In Book 3, Barrett Browning shifts the discourse of her story somewhat to introduce new elements of ambiguity, for just as Aurora makes concessions to her original poetic ambitions by learning to pen more pragmatic works such as magazine and newspaper articles, she also betrays evidence of romantic sentiments toward the very man whose advances she so adamantly refused only a few years prior. While her own inner musings serve to betray her need to devote time to the more practical aspects of earning a living, thereby putting some of her artistic aspirations on hold, it is her unexpected conversation with Lady Waldemar that serves to reveal deeper undercurrents of her heart that she prefers not to acknowledge. This dynamic becomes apparent upon Lady Waldemar’s first mention of Romney, at which Aurora’s eyes light up and her countenance brightens with sudden interest. Although she immediately denies that her interest is motivated by romantic feelings, the reader is nonetheless meant to interpret the opening sally of this exchange as foreshadowing that the true nature of Aurora’s romantic relationship with Romney has yet to fully develop.

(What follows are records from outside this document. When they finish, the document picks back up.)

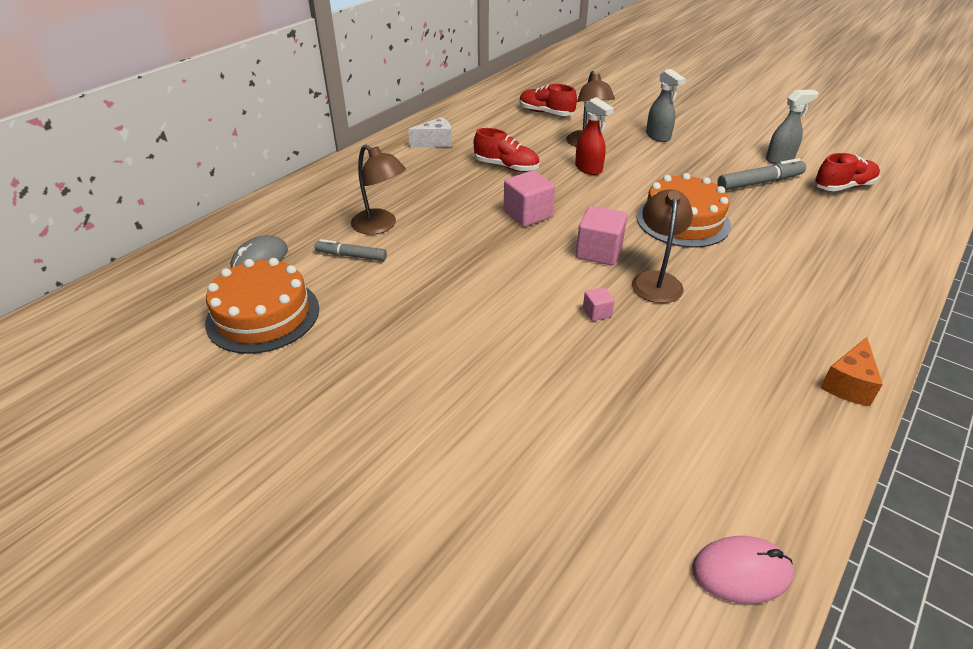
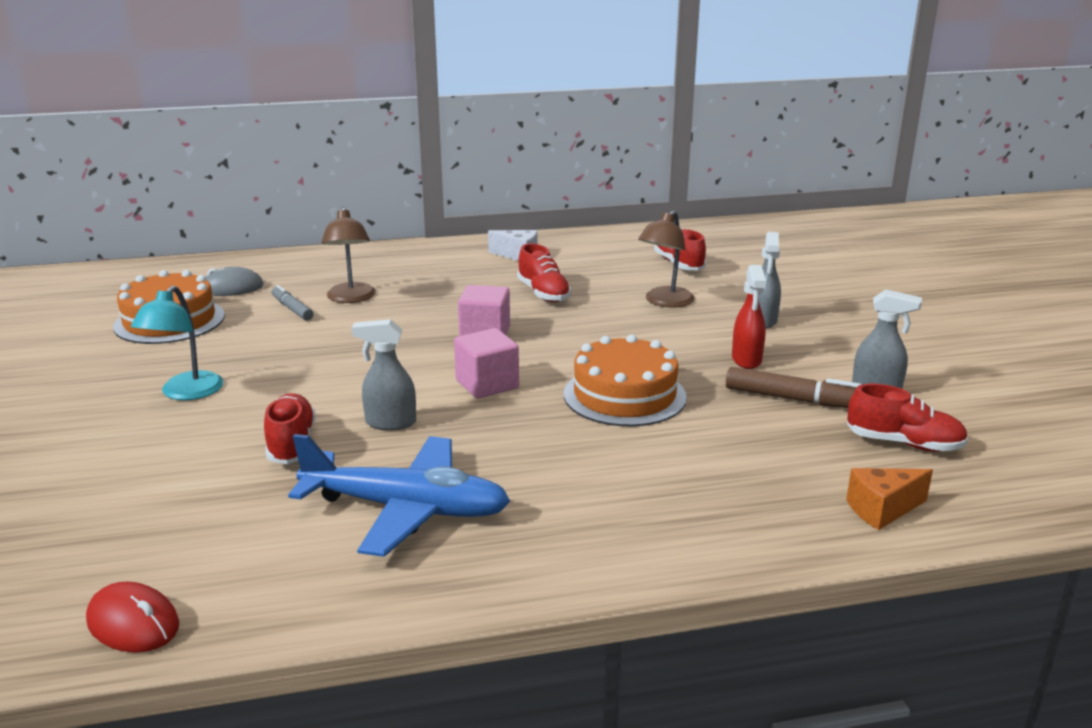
camera: 40 degrees right, 15 degrees down
red spray bottle [575,97,614,175] -> red spray bottle moved to [732,265,766,369]
pink cube [583,287,615,321] -> grey spray bottle [352,319,416,431]
brown lamp [632,189,693,303] -> none
pink mouse [692,536,794,604] -> red mouse [86,581,179,653]
grey marker [717,158,806,190] -> brown marker [726,367,862,408]
orange cheese [820,337,883,406] -> orange cheese moved to [846,468,933,530]
none -> turquoise lamp [131,286,224,400]
none -> red shoe [264,393,316,464]
none -> blue plane [288,434,510,557]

In the meantime, Lady Waldemar’s presence also serves the practical purpose of introducing new plot developments, for she uses various persuasive devices to discredit Marian’s fitness for Romney as a wife, and in a new angle on the dominant theme of Female Identity and Value in the Victorian Era, many of her points hinge upon conventional beliefs in the effects that the choice to marry has upon one’s social class and identity. For example, she tells Aurora, “marry and throw your name / Down to the gutter” (Lines 635-36), but Aurora soon engages in her second major rebuttal in the poem, chiding Lady Waldemar: “Nay–go to the opera! Your love’s curable” (Line 708). Once again, Aurora’s interactions serve as a direct reflection of Barrett Browning’s own critical views on the conventions governing contemporary issues, and in this particular instance, her disdain is leveled at the more restrictive aspects of the British class system and of the institution of marriage.

It is also important to note that the picture of suffering and sickness painted by Barrett Browning in the latter half of Book 3 is designed to lend a sense of poignancy to the plight of Marian and those in her position, thus further illustrating the issue of Social Justice in 19th-Century England. Just as Lady Waldemar’s liberty and privilege are due to a happy accident of arbitrary circumstances that are favorably interpreted by the society that surrounds her, so too is Marian a victim of that same society’s misplaced disdain and contempt for those who occupy “lower” stations in life. Despite the unexpected consideration and care that she receives from the Leighs, Marian remains on the same social stratum throughout her involvement in the poem, proving that the social system in operation is essentially a feudal one in its rigidity and lack of opportunity for any kind of upward mobility.